__EXERCISE DESCRIPTION__. Scan the records below and copy every line that contains the string "Left".
+++
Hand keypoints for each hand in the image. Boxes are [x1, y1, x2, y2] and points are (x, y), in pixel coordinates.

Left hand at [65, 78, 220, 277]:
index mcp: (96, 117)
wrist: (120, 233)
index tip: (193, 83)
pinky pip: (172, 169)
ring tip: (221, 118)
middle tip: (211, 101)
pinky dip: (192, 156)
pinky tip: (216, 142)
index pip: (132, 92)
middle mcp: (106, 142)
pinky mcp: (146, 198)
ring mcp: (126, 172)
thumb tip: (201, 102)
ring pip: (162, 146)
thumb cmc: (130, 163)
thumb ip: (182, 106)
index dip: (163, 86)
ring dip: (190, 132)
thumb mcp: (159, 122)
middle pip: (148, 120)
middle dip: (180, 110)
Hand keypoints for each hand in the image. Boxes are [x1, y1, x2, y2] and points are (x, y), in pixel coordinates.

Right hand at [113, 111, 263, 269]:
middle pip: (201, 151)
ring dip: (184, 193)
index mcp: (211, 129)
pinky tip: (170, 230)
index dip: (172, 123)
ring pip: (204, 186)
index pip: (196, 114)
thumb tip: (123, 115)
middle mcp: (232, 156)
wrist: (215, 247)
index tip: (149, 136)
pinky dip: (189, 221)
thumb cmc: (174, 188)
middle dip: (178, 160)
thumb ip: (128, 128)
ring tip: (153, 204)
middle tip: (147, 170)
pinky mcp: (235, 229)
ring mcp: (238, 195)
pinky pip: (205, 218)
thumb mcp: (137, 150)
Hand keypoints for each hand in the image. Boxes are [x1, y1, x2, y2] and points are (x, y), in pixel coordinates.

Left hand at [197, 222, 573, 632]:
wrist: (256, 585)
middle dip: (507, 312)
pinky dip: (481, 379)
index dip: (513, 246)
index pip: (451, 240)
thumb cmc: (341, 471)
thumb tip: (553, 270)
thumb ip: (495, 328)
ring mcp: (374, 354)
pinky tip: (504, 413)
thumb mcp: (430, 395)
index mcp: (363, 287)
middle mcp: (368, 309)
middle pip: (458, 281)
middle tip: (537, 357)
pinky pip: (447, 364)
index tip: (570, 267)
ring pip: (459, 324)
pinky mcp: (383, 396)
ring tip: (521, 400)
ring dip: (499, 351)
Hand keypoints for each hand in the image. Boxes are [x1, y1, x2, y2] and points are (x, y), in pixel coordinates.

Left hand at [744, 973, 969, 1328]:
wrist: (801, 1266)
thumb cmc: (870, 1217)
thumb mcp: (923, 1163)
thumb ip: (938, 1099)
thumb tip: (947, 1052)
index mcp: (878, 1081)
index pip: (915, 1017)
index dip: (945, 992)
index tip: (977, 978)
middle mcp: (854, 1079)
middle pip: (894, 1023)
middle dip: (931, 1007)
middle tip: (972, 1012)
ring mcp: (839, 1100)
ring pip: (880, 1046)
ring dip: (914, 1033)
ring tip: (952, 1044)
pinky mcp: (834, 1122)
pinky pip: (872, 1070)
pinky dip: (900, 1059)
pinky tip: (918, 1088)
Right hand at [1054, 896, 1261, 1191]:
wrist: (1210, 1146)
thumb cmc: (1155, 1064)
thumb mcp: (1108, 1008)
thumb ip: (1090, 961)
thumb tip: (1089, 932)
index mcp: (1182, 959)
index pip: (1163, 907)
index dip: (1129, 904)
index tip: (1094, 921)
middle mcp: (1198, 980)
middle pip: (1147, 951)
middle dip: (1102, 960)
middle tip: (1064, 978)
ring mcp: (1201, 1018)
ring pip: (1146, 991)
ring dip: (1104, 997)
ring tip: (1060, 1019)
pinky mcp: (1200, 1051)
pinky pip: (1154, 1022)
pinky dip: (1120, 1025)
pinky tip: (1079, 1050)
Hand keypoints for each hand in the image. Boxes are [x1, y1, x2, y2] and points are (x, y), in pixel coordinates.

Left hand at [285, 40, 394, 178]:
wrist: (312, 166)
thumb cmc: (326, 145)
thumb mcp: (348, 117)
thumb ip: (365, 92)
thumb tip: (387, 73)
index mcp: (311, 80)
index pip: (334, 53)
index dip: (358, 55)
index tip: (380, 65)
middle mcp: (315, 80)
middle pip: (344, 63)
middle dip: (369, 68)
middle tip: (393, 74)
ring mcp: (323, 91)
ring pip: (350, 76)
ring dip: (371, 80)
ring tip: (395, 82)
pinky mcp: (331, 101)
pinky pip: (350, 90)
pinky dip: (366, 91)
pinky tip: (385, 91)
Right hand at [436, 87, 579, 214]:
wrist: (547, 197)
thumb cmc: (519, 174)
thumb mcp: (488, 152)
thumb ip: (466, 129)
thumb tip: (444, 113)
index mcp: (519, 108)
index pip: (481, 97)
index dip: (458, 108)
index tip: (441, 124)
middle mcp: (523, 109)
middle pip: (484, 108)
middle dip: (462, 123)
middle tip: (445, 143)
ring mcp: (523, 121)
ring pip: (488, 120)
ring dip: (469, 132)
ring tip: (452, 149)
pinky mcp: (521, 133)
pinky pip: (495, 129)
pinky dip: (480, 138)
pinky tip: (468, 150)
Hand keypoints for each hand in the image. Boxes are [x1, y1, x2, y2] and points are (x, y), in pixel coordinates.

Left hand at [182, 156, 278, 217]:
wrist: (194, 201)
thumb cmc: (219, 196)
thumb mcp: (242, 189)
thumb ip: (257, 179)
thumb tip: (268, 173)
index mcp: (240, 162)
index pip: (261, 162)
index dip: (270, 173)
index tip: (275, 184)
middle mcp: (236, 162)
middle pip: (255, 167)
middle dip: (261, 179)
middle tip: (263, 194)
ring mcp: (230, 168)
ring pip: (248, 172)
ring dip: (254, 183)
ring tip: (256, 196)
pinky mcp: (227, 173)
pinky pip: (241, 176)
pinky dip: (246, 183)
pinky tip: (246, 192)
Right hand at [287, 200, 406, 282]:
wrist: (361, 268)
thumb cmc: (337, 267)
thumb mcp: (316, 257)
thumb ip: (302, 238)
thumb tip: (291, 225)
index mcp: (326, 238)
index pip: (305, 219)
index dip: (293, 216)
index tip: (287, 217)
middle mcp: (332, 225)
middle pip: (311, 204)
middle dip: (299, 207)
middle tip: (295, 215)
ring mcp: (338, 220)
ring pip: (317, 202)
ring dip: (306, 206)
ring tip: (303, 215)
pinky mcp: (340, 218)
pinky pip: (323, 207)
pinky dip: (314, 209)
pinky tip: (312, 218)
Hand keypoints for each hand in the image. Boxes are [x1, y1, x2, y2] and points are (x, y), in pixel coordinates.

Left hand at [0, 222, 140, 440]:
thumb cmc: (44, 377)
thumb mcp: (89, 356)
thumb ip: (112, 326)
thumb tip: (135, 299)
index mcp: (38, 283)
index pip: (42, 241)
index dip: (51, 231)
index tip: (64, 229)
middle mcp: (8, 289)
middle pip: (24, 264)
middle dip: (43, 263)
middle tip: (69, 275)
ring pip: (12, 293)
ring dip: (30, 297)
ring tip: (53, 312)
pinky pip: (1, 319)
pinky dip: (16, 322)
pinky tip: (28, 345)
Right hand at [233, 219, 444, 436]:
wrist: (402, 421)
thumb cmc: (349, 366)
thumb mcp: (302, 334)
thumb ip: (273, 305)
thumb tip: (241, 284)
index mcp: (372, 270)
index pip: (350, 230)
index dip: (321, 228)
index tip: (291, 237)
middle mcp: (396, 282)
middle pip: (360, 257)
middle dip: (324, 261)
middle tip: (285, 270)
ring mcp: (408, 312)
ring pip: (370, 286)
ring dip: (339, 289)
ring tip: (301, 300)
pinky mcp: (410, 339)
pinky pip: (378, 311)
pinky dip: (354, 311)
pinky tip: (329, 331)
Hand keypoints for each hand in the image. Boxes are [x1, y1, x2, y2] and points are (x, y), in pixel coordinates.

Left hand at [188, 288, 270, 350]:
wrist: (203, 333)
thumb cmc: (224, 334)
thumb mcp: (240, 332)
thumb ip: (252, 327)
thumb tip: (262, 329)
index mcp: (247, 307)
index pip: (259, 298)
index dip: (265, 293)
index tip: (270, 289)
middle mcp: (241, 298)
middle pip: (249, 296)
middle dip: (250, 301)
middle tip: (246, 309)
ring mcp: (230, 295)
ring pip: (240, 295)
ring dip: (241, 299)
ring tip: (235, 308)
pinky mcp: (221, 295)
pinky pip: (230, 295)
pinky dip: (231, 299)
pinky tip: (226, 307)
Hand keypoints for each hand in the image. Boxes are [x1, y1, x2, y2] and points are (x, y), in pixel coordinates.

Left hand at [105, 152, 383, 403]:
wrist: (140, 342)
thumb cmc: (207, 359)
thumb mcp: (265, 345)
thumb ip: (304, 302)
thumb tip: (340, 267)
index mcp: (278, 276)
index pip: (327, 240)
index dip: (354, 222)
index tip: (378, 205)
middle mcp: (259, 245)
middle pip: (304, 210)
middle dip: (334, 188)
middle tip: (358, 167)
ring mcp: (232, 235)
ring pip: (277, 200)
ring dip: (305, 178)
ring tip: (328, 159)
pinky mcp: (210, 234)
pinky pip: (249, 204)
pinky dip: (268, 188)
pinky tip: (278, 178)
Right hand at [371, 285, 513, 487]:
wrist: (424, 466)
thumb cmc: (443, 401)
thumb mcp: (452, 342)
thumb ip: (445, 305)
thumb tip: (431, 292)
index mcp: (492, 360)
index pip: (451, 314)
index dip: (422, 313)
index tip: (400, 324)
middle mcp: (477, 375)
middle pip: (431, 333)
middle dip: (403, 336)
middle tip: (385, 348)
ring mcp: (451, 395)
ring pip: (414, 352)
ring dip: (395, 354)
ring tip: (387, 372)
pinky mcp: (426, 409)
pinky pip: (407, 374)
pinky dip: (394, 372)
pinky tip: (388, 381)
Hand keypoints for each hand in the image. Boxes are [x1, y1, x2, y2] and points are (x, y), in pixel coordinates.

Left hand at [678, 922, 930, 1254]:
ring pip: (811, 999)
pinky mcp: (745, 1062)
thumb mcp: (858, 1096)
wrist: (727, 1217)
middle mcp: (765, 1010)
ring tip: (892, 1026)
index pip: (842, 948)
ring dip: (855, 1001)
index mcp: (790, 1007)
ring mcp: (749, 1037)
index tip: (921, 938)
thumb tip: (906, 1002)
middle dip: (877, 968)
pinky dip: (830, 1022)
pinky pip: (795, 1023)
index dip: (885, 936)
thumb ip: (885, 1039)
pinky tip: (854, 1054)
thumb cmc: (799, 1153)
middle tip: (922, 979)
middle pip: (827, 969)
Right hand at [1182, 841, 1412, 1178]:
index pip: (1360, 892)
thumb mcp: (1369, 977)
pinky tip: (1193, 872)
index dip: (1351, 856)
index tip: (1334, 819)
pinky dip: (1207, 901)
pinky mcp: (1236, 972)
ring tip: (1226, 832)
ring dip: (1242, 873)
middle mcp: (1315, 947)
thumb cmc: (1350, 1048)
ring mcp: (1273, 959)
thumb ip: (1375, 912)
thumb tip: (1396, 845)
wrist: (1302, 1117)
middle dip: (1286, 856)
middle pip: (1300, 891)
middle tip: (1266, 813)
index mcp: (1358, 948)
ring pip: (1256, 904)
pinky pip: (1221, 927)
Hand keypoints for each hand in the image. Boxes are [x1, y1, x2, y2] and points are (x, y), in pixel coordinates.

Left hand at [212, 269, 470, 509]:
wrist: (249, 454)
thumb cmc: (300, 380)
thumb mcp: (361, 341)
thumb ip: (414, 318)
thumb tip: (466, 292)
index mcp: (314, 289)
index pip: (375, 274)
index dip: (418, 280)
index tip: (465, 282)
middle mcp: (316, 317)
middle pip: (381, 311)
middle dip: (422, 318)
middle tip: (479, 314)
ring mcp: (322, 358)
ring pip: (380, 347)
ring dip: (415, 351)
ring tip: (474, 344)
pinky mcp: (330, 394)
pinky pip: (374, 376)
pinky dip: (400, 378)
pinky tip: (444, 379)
+++
__EXERCISE SOLUTION__.
Left hand at [65, 78, 220, 277]:
Left hand at [197, 222, 573, 632]:
Left hand at [744, 973, 969, 1328]:
Left hand at [285, 40, 394, 178]:
Left hand at [182, 156, 278, 217]:
Left hand at [0, 222, 140, 440]:
Left hand at [188, 288, 270, 350]:
Left hand at [105, 152, 383, 403]:
Left hand at [678, 922, 930, 1254]:
Left hand at [212, 269, 470, 509]:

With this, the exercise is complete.